PARA VIVIR la corrección fraterna de manera auténtica y fértil, habitualmente es necesario crear antes un contexto de cercanía e interés real por la vida del otro. Corregir a quien no se conoce no suele ser el mejor camino, además de que con frecuencia puede ser injusto. Es decir, que más allá del aspecto a corregir, es bueno que haya una relación de mutua y verdadera amistad, en donde se ha experimentado un cariño manifestado en diversos modos: detalles de servicio, momentos vividos juntos, preocupaciones compartidas… Y, sencillamente como otra expresión más de esa amistad, nace espontáneamente el deseo de ayudar al otro en su camino a la santidad. Así podremos entrar en su corazón delicadamente, sin invadir su intimidad, tratando siempre de hacernos cargo de su situación.

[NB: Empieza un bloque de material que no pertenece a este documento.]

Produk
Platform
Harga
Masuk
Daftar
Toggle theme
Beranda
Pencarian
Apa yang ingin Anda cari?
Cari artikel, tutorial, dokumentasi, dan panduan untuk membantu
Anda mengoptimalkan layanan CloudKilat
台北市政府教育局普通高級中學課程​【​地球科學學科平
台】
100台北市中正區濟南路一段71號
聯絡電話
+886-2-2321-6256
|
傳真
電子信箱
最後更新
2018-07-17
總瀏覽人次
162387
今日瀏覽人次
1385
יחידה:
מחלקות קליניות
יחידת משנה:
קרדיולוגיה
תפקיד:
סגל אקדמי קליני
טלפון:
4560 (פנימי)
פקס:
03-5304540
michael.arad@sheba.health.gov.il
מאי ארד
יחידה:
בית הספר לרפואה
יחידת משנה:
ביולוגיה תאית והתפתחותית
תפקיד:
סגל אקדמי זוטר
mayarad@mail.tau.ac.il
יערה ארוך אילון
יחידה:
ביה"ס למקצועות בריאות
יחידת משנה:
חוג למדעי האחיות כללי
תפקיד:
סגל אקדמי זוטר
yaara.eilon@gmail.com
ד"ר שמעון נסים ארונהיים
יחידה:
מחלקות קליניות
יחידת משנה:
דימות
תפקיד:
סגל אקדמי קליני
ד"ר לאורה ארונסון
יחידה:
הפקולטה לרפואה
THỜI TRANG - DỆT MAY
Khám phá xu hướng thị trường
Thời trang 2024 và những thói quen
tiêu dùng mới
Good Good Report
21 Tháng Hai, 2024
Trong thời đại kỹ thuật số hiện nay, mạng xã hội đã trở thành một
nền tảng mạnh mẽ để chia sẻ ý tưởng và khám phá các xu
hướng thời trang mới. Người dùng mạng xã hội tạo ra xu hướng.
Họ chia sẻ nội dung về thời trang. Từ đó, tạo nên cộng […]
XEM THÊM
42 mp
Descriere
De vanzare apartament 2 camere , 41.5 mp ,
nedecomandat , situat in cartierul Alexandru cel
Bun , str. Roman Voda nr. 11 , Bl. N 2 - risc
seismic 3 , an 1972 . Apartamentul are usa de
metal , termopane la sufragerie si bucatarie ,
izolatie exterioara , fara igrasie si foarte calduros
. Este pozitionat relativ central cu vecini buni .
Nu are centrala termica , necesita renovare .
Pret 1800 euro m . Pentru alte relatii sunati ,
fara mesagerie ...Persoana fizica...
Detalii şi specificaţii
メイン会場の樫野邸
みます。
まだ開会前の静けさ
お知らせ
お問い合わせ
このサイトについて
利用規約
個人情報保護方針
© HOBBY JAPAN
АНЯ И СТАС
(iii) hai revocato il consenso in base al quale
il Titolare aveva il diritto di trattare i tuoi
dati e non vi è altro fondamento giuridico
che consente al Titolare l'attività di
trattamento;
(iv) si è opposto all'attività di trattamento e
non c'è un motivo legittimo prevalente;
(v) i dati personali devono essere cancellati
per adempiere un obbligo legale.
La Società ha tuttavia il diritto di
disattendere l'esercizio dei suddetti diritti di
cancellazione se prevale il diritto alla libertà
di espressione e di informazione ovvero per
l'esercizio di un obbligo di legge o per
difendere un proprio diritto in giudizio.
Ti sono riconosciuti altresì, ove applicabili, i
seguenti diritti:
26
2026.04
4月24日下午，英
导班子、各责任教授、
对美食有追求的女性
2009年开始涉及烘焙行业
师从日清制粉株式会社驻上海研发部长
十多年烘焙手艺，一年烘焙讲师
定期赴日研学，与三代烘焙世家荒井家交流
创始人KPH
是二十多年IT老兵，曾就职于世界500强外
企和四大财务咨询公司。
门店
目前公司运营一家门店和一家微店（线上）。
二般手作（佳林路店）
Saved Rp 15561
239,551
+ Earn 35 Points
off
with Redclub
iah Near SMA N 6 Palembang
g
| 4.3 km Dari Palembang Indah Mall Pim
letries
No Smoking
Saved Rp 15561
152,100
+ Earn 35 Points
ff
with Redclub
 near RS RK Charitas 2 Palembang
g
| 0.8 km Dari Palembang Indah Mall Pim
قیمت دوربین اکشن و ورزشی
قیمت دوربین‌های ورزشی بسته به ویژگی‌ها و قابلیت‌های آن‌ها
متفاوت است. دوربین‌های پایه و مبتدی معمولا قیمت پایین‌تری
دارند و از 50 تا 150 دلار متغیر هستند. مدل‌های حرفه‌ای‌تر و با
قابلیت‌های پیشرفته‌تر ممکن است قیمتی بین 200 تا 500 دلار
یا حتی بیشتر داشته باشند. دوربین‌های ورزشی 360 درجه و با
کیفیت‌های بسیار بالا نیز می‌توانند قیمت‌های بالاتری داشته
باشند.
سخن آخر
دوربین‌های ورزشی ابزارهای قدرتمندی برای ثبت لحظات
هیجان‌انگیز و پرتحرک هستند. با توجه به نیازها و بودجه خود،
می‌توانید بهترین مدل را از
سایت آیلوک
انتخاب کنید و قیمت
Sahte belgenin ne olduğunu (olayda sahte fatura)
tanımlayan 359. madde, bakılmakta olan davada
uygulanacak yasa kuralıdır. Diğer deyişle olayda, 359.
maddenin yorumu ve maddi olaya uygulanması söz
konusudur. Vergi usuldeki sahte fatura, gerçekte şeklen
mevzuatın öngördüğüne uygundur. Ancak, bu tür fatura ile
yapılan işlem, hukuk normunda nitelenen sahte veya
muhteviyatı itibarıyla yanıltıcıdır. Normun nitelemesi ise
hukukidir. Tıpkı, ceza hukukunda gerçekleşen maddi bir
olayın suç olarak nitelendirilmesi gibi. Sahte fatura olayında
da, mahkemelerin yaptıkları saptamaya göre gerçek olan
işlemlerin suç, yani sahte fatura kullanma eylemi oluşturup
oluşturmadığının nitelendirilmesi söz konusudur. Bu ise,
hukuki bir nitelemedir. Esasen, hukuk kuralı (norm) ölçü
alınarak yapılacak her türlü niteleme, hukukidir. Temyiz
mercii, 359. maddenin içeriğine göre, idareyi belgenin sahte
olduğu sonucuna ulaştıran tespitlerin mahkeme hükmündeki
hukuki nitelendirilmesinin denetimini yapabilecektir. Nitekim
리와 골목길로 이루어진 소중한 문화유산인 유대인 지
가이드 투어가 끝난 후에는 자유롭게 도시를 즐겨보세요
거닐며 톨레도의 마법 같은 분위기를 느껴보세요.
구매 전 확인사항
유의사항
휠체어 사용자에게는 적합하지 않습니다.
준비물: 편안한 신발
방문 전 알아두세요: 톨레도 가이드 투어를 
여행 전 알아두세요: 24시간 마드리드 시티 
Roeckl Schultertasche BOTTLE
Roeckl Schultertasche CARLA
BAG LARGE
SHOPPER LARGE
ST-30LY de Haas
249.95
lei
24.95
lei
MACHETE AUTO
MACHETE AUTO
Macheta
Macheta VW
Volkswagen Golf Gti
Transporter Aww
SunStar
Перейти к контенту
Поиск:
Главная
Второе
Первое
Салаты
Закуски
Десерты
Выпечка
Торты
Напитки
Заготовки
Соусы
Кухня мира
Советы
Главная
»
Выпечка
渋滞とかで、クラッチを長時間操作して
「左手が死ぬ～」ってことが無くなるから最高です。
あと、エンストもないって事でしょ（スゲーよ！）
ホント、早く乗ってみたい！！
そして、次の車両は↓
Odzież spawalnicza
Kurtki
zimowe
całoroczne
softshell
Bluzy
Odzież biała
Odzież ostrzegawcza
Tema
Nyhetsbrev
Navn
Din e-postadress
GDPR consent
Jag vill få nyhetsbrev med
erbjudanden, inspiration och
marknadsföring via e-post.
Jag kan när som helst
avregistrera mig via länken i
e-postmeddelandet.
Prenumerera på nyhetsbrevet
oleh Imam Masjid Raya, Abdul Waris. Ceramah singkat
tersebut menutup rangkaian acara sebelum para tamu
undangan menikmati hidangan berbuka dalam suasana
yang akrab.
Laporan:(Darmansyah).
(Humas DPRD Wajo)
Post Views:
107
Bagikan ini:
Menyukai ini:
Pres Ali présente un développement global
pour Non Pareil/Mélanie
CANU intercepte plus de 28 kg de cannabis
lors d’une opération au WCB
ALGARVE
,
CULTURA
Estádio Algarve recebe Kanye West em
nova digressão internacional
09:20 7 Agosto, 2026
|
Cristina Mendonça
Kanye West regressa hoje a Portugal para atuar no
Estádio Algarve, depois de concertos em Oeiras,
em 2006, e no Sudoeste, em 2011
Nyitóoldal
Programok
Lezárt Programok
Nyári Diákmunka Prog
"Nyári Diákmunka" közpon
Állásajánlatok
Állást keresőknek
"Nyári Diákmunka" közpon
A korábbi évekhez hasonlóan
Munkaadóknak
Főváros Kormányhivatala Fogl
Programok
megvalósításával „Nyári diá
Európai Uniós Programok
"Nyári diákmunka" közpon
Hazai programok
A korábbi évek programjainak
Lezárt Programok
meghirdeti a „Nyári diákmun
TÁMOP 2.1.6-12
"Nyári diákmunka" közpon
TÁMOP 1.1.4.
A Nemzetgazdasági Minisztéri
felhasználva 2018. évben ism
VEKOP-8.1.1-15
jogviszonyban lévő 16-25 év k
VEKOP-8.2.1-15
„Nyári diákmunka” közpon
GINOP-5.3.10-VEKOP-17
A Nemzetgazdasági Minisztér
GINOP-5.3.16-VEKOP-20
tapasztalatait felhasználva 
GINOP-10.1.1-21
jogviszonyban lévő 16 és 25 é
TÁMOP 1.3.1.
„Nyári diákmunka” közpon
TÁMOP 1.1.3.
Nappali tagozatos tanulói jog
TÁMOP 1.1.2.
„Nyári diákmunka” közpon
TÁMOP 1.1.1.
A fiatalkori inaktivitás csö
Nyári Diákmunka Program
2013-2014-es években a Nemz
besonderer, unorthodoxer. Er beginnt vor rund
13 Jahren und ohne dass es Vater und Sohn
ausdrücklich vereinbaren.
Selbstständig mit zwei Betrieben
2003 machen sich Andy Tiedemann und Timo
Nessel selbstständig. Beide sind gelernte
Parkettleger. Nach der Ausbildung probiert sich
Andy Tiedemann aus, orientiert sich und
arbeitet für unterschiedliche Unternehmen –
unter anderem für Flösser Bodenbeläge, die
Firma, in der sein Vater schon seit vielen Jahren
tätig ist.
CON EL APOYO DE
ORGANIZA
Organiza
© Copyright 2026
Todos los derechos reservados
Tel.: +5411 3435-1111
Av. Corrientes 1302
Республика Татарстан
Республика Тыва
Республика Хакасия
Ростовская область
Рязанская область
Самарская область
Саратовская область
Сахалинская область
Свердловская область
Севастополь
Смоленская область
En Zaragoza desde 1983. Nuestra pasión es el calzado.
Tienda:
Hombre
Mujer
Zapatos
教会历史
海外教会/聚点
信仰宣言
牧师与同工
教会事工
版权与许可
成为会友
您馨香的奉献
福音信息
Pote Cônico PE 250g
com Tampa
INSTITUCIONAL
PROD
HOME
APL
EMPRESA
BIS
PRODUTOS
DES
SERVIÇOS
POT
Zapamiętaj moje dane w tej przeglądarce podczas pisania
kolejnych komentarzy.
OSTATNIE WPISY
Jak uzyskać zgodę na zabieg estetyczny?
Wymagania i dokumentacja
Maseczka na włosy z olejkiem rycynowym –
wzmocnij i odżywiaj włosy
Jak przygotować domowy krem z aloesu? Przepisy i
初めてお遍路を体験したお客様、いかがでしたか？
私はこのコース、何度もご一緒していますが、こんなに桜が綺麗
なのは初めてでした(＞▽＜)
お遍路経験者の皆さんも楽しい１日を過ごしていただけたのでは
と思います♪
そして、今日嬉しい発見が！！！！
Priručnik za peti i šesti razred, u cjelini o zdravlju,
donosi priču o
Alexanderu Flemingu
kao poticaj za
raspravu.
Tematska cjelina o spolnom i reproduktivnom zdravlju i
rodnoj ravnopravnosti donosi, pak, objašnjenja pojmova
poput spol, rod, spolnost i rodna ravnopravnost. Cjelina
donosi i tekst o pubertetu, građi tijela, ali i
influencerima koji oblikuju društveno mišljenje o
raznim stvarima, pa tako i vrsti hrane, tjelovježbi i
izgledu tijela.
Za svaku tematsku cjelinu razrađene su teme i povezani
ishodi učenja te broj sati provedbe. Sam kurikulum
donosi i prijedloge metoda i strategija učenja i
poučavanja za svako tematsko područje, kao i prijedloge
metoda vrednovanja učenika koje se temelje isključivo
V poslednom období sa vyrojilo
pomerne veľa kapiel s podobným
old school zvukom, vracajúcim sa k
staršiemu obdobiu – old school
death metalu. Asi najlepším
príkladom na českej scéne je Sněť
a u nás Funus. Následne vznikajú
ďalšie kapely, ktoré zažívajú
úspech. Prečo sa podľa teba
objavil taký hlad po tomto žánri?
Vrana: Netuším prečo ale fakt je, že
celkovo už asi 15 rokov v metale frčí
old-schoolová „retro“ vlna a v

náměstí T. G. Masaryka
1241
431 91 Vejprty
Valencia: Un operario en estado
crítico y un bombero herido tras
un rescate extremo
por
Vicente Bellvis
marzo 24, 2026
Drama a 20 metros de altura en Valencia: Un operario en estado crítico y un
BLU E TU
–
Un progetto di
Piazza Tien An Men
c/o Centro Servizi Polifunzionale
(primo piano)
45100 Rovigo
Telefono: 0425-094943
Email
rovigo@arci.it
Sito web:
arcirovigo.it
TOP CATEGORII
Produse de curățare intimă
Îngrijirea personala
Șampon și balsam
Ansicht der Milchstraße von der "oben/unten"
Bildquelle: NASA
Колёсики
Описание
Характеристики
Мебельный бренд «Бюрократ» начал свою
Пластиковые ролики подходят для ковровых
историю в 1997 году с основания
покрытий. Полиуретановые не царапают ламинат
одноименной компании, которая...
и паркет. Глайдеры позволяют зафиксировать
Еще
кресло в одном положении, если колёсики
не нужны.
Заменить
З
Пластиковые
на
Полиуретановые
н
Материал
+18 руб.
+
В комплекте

Este contexto nos llevará también a entender las reacciones de los demás cuando sean corregidos. Hay disposiciones del temperamento que nos hacen muy diferentes unos de otros y que san Josemaría consideraba parte central de ese «numerador diversísimo» en las personas en el Opus Dei y en la Iglesia. Para unos, hasta las más delicadas palabras fácilmente suenan a reproche. Otros, en cambio, si las palabras no son especialmente claras pueden percibir una falta de interés. En cualquier caso, si hay antes esa relación de cercanía y amistad, todos descubrimos en la corrección fraterna un gesto de lealtad.
Decía el fundador del Opus Dei que a un hermano, «no toleramos jamás que se le critique a sus espaldas. Y las cosas desagradables las decimos así, cariñosamente, para que las corrija»[6]. Podemos pedir a María que nos ayude a ver a nuestros hermanos con su misma mirada de madre para poder hablar entre nosotros con cariño, delicadeza y lealtad.
[1] Mons. Javier Echevarría, Memoria del Beato Josemaría Escrivá, p. 127.
[2] Mons. Fernando Ocáriz, Carta Pastoral, 1-XI-2019, n. 16.
[3] Benedicto XVI, Mensaje para la Cuaresma de 2012, n. 1.
[4] San Josemaría, Apuntes de una reunión familiar, 18-X-1972.
[5] Francisco, Audiencia, 3-XI-2021
[6] San Josemaría, Apuntes de una reunión familiar, 21-V-1970.